While improving the operations of individual dams can provide important environmental protections, strategies that address larger systems of dams offer the greatest potential for improving the sustainability of hydropower. For existing water-management systems, this means finding solutions across multiple dams, as demonstrated by the Penobscot River case study.
For new dams, Hydropower by Design focuses on improving the processes for planning and locating new dams. The single most important decision affecting the sustainability of a dam is its location. Influencing the location of new dams requires the integration of information on both conservation and infrastructure objectives at the earliest possible stages of planning and review.

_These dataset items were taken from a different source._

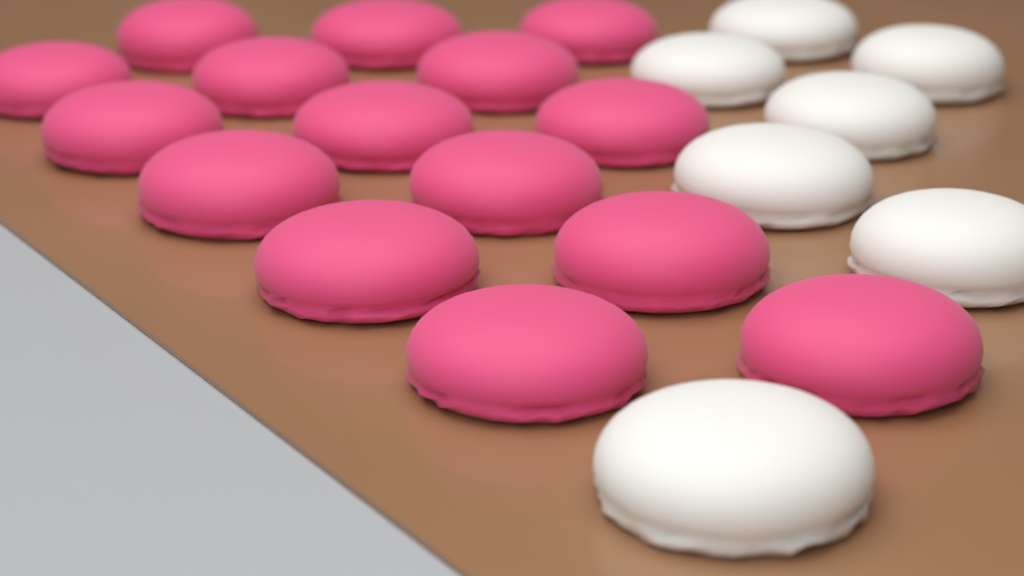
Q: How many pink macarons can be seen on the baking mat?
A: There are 15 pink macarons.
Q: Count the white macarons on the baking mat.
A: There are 7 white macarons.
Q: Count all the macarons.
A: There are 22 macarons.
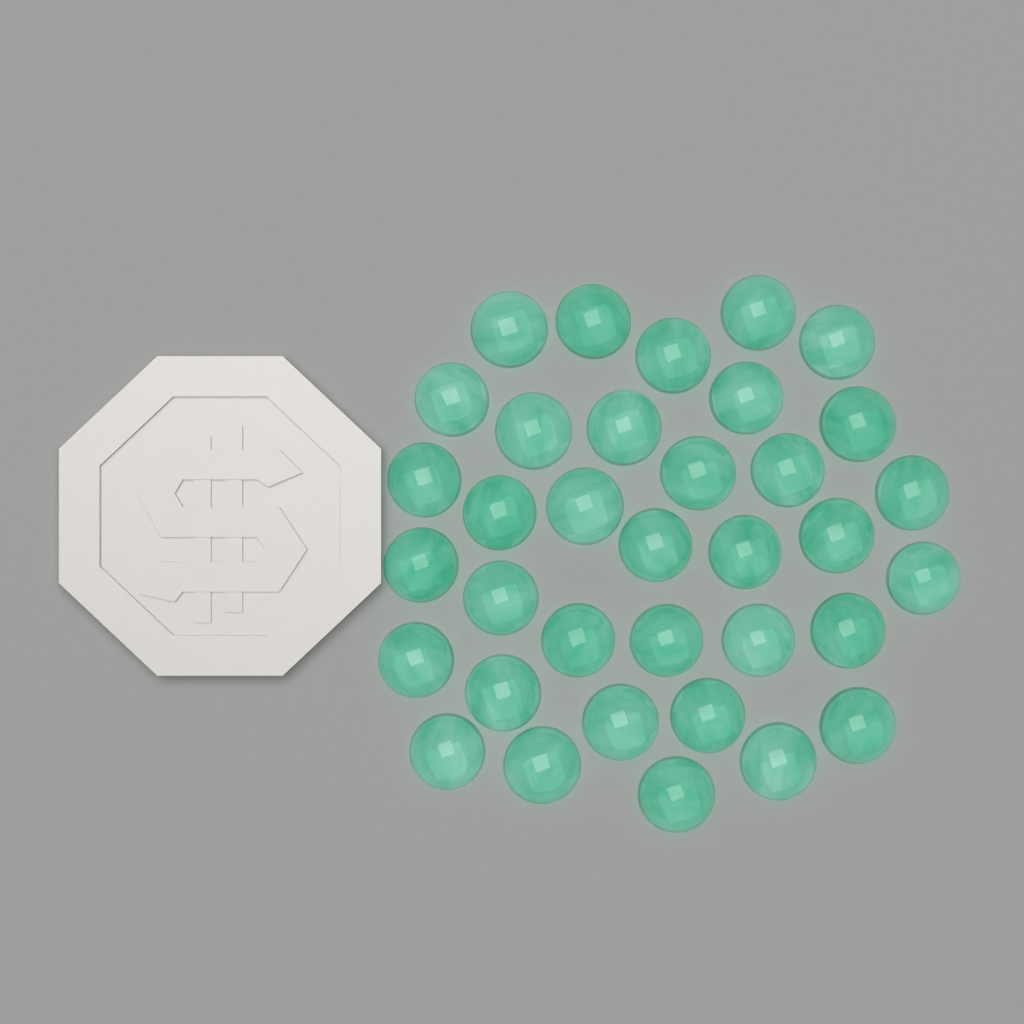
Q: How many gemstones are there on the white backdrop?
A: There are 35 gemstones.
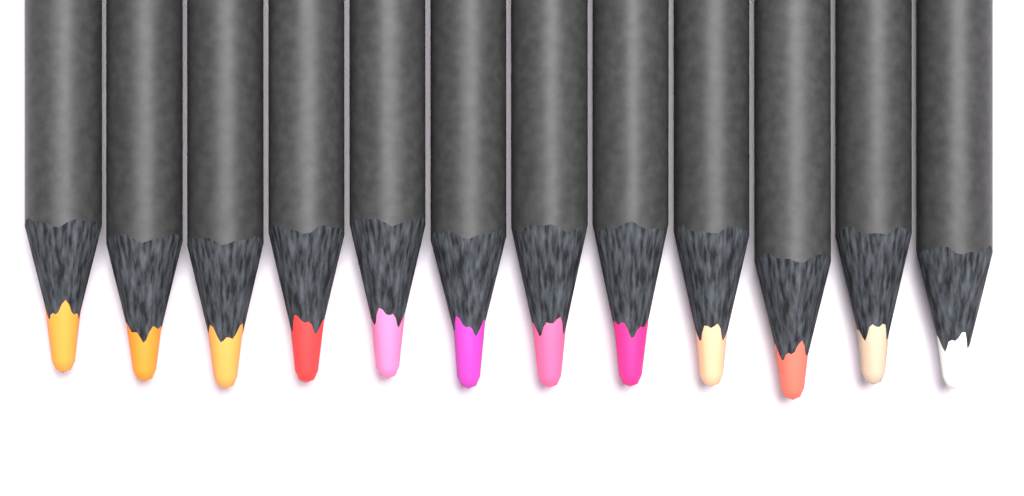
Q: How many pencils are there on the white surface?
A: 12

Within basins poised to undergo hydropower development, this integrated planning approach seeks to identify an optimal spatial arrangement of dams that achieves power generation targets while maintaining important environmental and social resources. Through this process, conservation is accomplished primarily through the protection of the most valuable sub-basins and reaches. Additionally, by linking infrastructure planning with conservation planning, new projects’ mitigation funds can contribute toward fulfillment of a coherent conservation strategy, rather than invested in piecemeal, and often ineffective, mitigation projects.
Integrated, system-scale planning for hydropower has several potential benefits: greater probability of avoiding the most damaging projects, improved ability to address cumulative effects and a framework for linking project development to the implementation of a comprehensive regional conservation plan. These benefits can go a long way toward fulfilling the promise of sustainable hydropower.